Son Rus Çarı 2. Nikolay,
1917 Şubat Devriminden kısa bir süre sonra kardeşi lehine tahtan çekildiğini
açıkladı. Yerine geçmesi beklenen kardeşi bu görevi reddedince çarlık dönemi
fiilen sona erdi. Ancak Bolşevik devriminin üzerinden bir buçuk yıl geçmesine
rağmen, çarı ve ailesini affetmediler. Dönemin Başkenti St Petersburg’un 2500
km doğusundaki Yekaterinburg’ta
bir evde saklanan çarı, eşini ve beş çocuğunu, hizmetlerini gören dört kişiyle birlikte kurşuna
dizdiler. Öldürüldükten sonra yaktıkları cesetleri ormanlık alana gömdüler.
Evrende
milyonlarca galaksinin varlığını keşfeden insanlık, aynı ülkede bile barış içinde yaşamayı öğrenemedi. Mısırda, selefilik çizgisinin yeni öncülerinden olan Seyit Kutup, eserleri nedeniyle
1966’da idam edilirken; İranlı genç kız Mahsa Amini, başörtüsüz bir yaşamı
tercih ettiği için, 2022’de ahlâk polisi tarafından gözaltına alınıp işkenceyle
öldürüldü.
Mekâna
tutulan mercek yaklaştırılıp kıtalar dolaştıkça, yürek burkan acıların sayısı
da artıyor.
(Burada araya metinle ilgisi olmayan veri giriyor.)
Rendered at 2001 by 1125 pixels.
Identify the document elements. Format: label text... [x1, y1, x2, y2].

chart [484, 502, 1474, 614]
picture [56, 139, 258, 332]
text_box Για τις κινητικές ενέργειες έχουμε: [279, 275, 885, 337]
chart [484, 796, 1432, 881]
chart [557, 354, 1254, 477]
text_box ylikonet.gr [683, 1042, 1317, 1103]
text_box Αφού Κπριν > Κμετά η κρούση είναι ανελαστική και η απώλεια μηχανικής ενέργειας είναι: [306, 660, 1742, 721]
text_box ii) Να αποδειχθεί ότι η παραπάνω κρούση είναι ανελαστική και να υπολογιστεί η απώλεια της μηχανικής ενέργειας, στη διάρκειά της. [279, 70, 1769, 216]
Ülkelerin gelişmişlik seviyesi de bu acıyı azaltmıyor; ABD’nin
Filistin’de, Çin’in Doğu Türkistan’da yaptığı gibi mahiyetini değiştirip daha
katmerli hale getiriyor.
Belki
acıdan arındırılmış bir dünyayı hiç kimse göremeyecek. Ama devralıp yaşadığımızdan
daha güzel bir dünya kurabiliriz. Bunun yolu da geçmişi biçimlendirmekten vaz
geçip, onu olduğu gibi kabul etmekle başlar. İzafiyetin ahlakta değil de fizikte geçerli olduğunu bilip, kim olduğuna bakmadan her insanın acısını duymaktan geçer. Vicdanındaki
ilahi sese kulak veren her insanla el ele vermekle olgunlaşır. Tarih boyunca yaşanan
acıların verdiği derslerle şekillenmiş olan insan haklarını korumakla menzile varır.
Hülasa, dünyaya düz bir pencereden değil, bir cihannümadan bakmaktan geçer.
(*) Bu yazı, Edebiyat Ortamı Dergisinin 105. sayısında yayınlanmıştır.